++++ Quoted passage
Suppressing the lower Multipoles in the CMB Anisotropies

TL;DR

This paper addresses why the CMB TT power at the largest angular scales is lower than standard $\\Lambda$CDM predictions. It analyzes two broad mechanisms: late-time ISW effects that could dampen power via the evolution of metric perturbations, and early-universe modifications during the final 65 e-folds of inflation that induce a primordial cutoff in the spectrum, such as a fast-roll (kinetic-dominated) phase. Through a concrete inflationary model and TT-spectrum fits to WMAP data, it shows that a cutoff around $k_c \,\sim\ (4.9-5.3)\\times10^{-4}$ Mpc$^{-1}$ can modestly improve the fit, though the significance is about $2\\sigma$ and depends on the chosen prior. The work highlights horizon-scale features in the primordial spectrum as a plausible explanation and discusses the interpretational challenges, including prior dependence and the possible link to late-time dark energy physics.
++++++++
++++ Records supplied
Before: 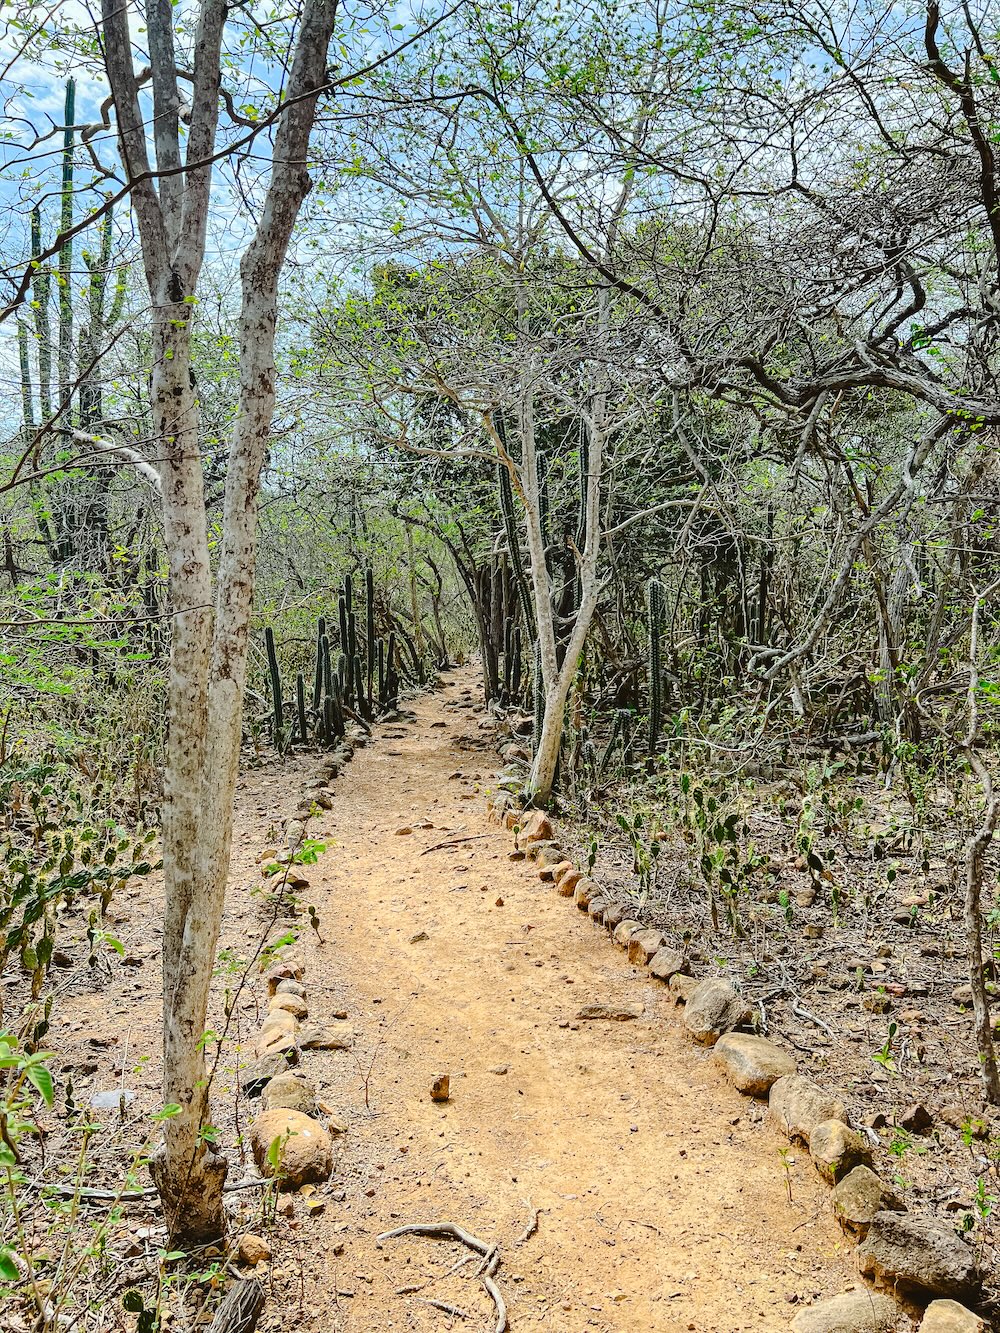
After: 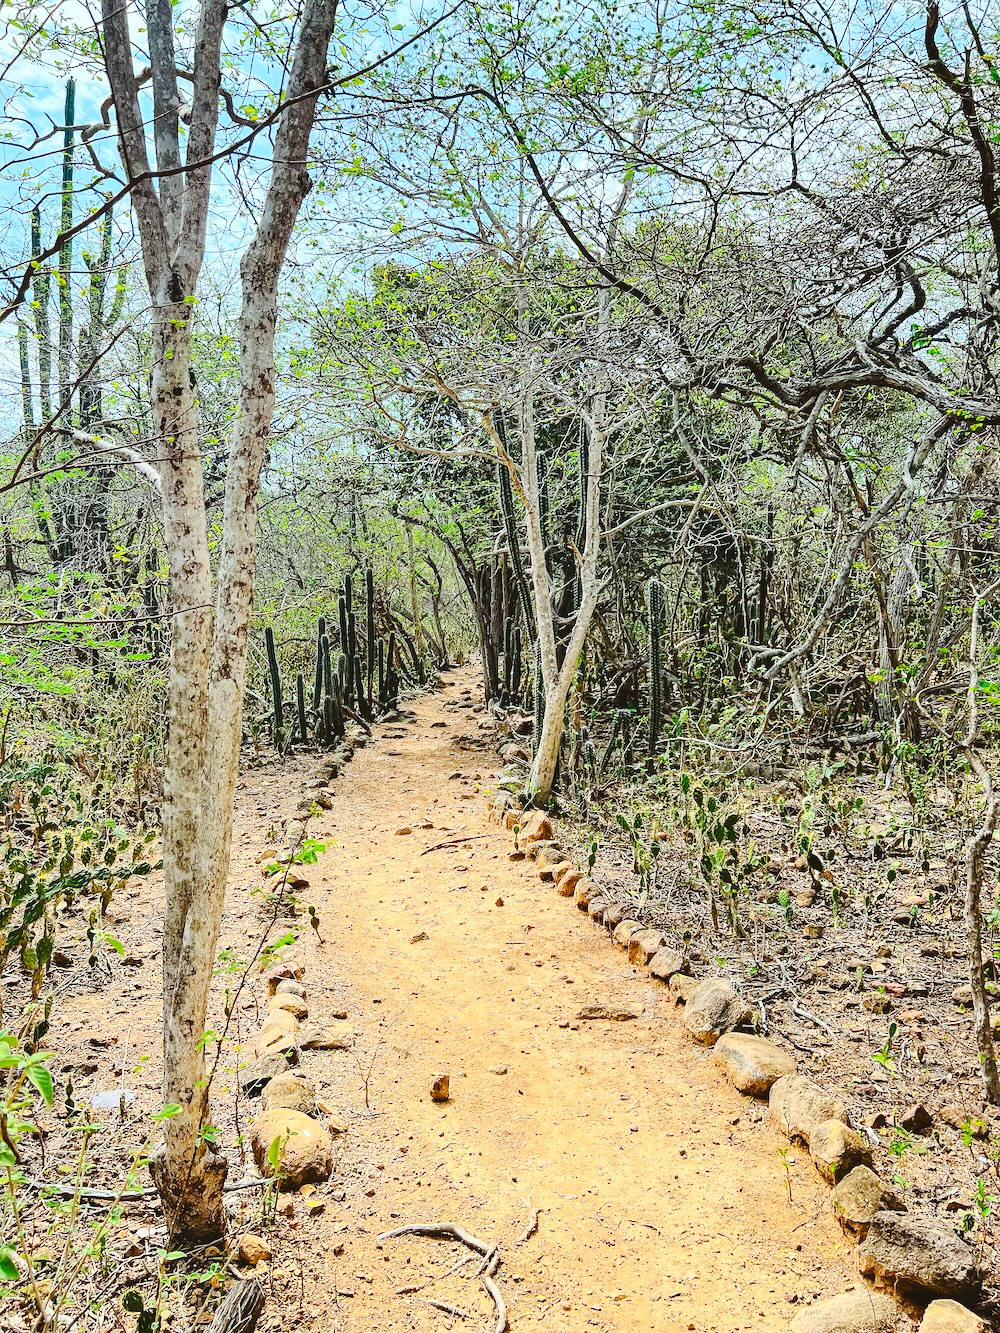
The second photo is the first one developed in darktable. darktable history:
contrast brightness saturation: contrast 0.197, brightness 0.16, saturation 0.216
++++++++
++++ Records supplied
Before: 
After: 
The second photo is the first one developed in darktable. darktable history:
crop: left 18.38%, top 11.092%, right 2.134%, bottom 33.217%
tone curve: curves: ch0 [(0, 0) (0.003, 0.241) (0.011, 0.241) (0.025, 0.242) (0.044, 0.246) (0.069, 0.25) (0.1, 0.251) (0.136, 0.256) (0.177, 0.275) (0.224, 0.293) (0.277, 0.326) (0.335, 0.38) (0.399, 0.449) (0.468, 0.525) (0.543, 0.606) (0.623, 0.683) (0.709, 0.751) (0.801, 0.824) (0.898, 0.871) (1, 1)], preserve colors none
++++++++
++++ Records supplied
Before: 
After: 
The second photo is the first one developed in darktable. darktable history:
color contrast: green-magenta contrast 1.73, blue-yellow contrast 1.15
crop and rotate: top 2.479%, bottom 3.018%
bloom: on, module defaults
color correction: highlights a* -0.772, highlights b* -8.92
++++++++
> [Assignment A] According to the CMB summary, how could late-time ISW effects lower the power at the largest angular scales? Answer in one to three sentences.
> [Assignment B] Please repeat the stretch of the CMB summary from "This paper addresses" through "dark energy physics.".
The items are separate material, apart from the CMB summary.

> [Output A] Late-time ISW effects could dampen the power through the evolution of metric perturbations.

> [Output B]
This paper addresses why the CMB TT power at the largest angular scales is lower than standard $\\Lambda$CDM predictions. It analyzes two broad mechanisms: late-time ISW effects that could dampen power via the evolution of metric perturbations, and early-universe modifications during the final 65 e-folds of inflation that induce a primordial cutoff in the spectrum, such as a fast-roll (kinetic-dominated) phase. Through a concrete inflationary model and TT-spectrum fits to WMAP data, it shows that a cutoff around $k_c \,\sim\ (4.9-5.3)\\times10^{-4}$ Mpc$^{-1}$ can modestly improve the fit, though the significance is about $2\\sigma$ and depends on the chosen prior. The work highlights horizon-scale features in the primordial spectrum as a plausible explanation and discusses the interpretational challenges, including prior dependence and the possible link to late-time dark energy physics.